H.D. makes use of several literary devices in ‘Sea Rose’. These include but are not limited to alliteration, enjambment, and, unsurprisingly, imagery. The latter is one of the most important techniques at work in the poem. Despite its brevity and the very short two and three word lines, this poem is packed full of clear and vibrant images. 

Imagery refers to the elements of a poem that engage a reader’s senses. Traditionally, the word “image” is related to visual sights, things that a reader can imagine seeing, but the imagery is much more than that. It is something one can sense with their five senses. Take for example the third stanza in which H.D.’s speaker describes the “you,” the rose, as being flung around in the sand. 

Alliteration occurs when words are used in succession, or at least appear close together, and begin with the same sound. For example, “Rose” and “rose” in the first line and “marred” and “meagre” in lines two and three of the first stanza. 

Enjambment occurs when a line is cut off before its natural stopping point. It forces a reader down to the next line, and the next, quickly. One has to move forward in order to comfortably resolve a phrase or sentence. The second stanza provides the reader with several good examples. The stanza finishes off the sentence that was started in the first stanza, with each line rolling into the next creating an image of what “you” look like. 

 

Analysis of Sea Rose

Stanza One 

Rose, harsh rose, 

(…)

sparse of leaf, 

In the first stanza of ‘Sea Rose,’ the speaker begins describing a rose that is far from traditionally beautiful. It does not have any of the characteristics that people normally look for when trying to admire a flower. The second word of the poem “harsh” tells the reader most of what they need to know. 

Roses are usually described as fragile, vibrant, or beautiful, this rose is very different. It has unsightly petals and hardly any leaves at all. It’s easy to imagine this rose as close to death, with what little beauty it might once have had wilting. 

 

Stanza Two 

more precious 

(…)

you are caught in the drift. 

In the next four lines of ‘Sea Rose,’ the speaker admits that this rose is far more valuable to her than any of the more traditionally beautiful roses that are commonly the subject of poems. She refers to it as “precious” while also desiring how it is “caught in the drift” of the water and the wind. 

This particular rose is special because it grows somewhere that roses are not normally found.
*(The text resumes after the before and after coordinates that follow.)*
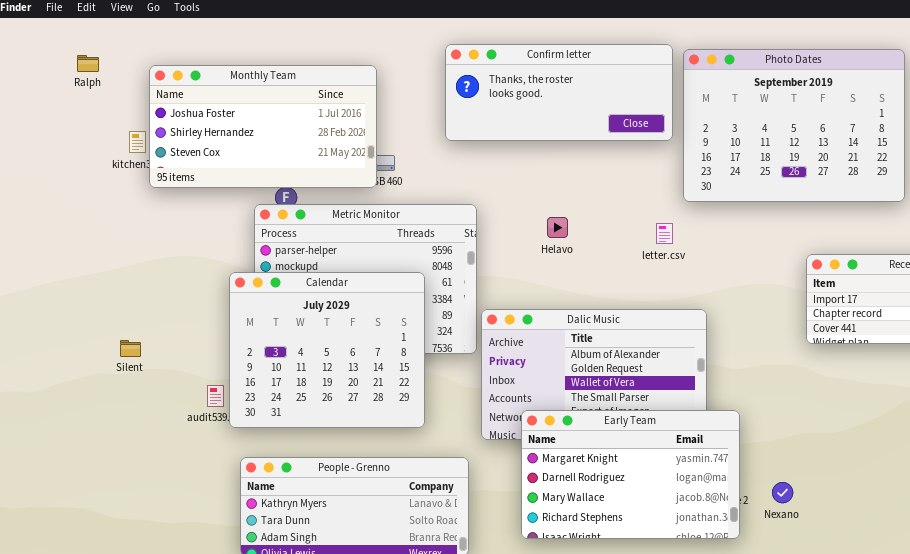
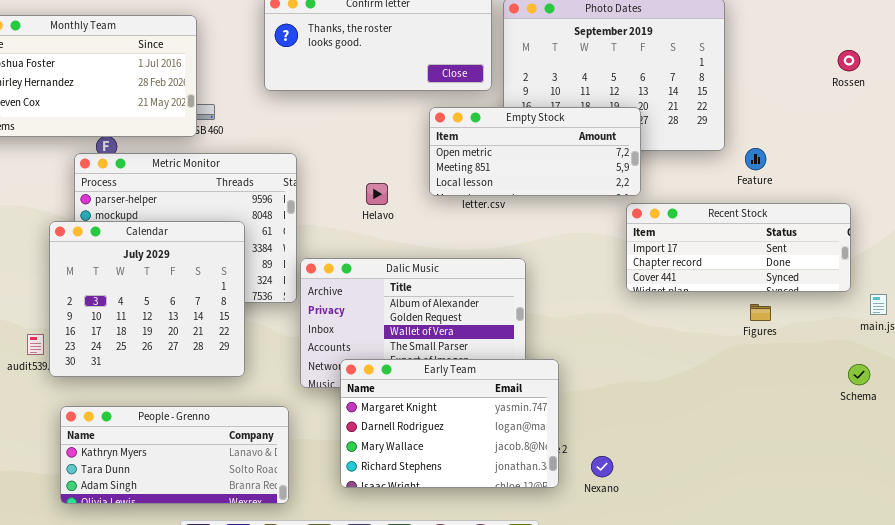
Empty Stock: none -> [429,107,641,196], opened
Helavo: [547,217,568,238] -> [366,183,388,205], moved
Nexano: [772,482,793,503] -> [591,456,613,477], moved

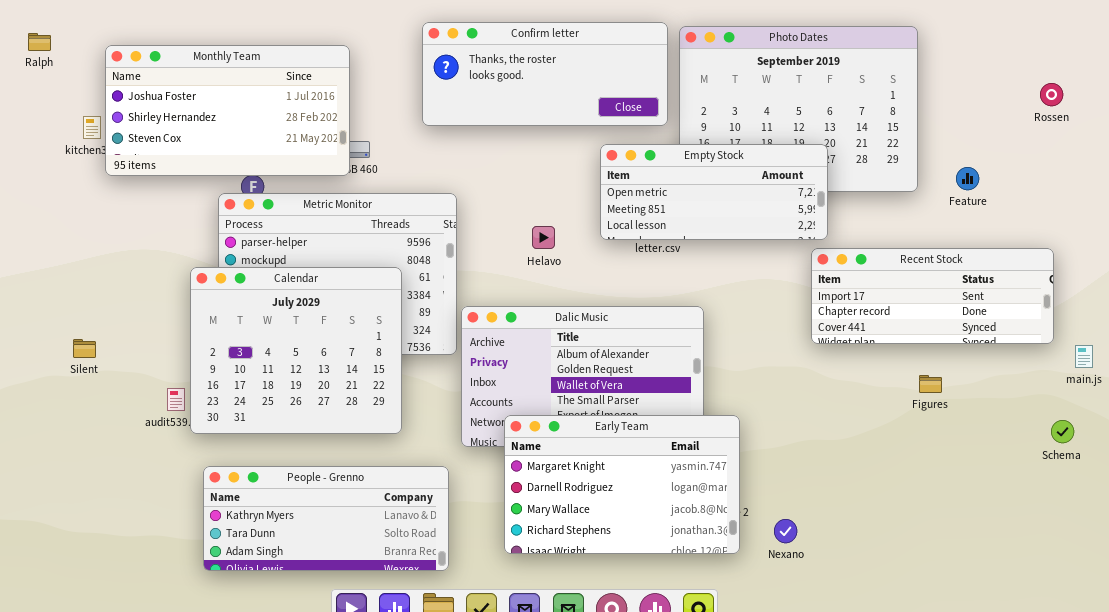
Feature: [745,148,766,170] -> [956,167,979,190], moved
Figures: [750,304,771,321] -> [919,375,942,393], moved

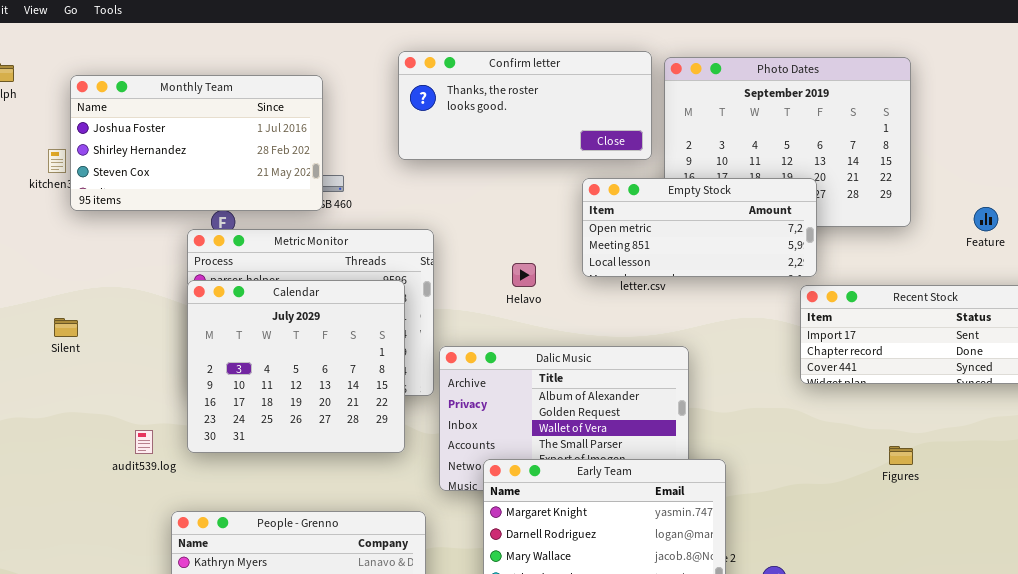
Feature: [956,167,979,190] -> [974,207,998,231], moved
Calendar: [190,267,402,434] -> [187,280,405,453], moved
Silent: [73,339,96,358] -> [54,318,78,337], moved
Figures: [919,375,942,393] -> [889,446,913,465], moved

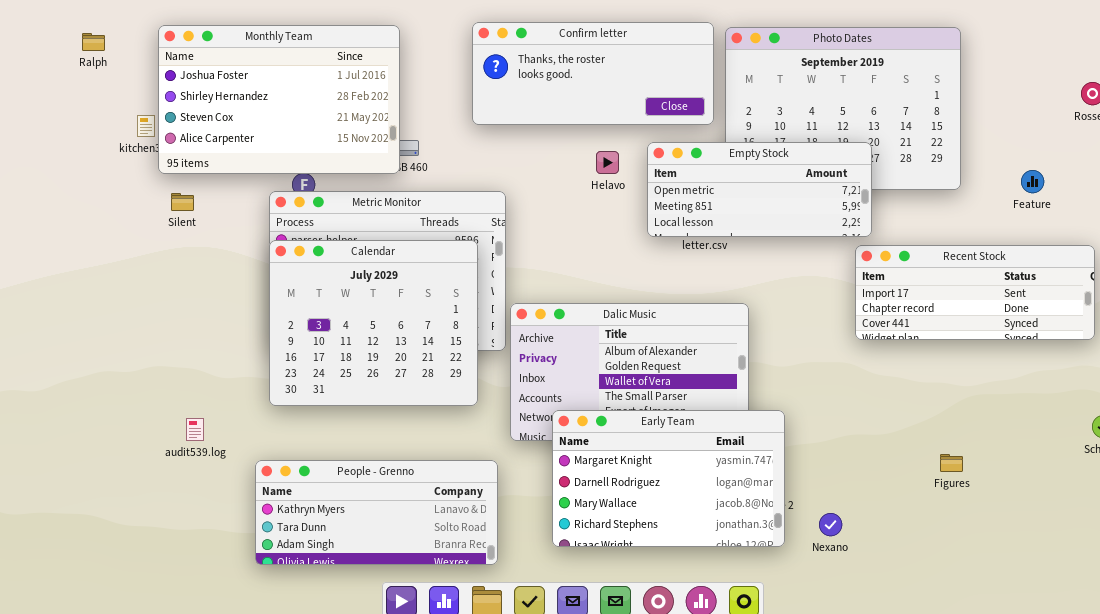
Monthly Team: [70,75,323,211] -> [158,25,400,174], resized
Helavo: [512,263,536,287] -> [596,151,619,174], moved
Silent: [54,318,78,337] -> [171,193,194,211], moved
audit539.log: [135,430,153,454] -> [186,418,204,441], moved
Figures: [889,446,913,465] -> [940,454,963,472], moved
It is on a beach, caught in the tide between the vastness of the ocean and the sand. 

 

Stanza Three 

Stunted, with small leaf, 

(…)

that drives in the wind. 

She adds onto the description in the next lines, saying again that the rose is not normal. It is “Stunted,” meaning that it has not grown as tall or as strong as other roses. This is quite obvious because of its location in/near the sea. The rose is exceedingly passive in this stanza. It is moved and controlled by its environment, adding most likely to the reason that it is “Stunted”. The rose has had to fight to survive. 

 

Stanza Four 

Can the spice-rose 

(…)

hardened in a leaf?

The last stanza is the shortest of the four at only three lines. The speaker concludes ‘Sea Rose’ by asking an interesting question. First, she refers to another kind of rose, the “spice rose,” which is commonly found in the gardens everywhere. These are the conventional beautiful roses that poets normally write poetry about.

While lovely, they do not compare to the sea rose that she’s so interested in. In this rhetorical question, she’s making the poem that the spice rose has a much less interesting scent and look than the sea rose does. It led a simple and easy life while the rose that’s out in the sea has had to fight for each moment, making it hardened in new ways but also more complex.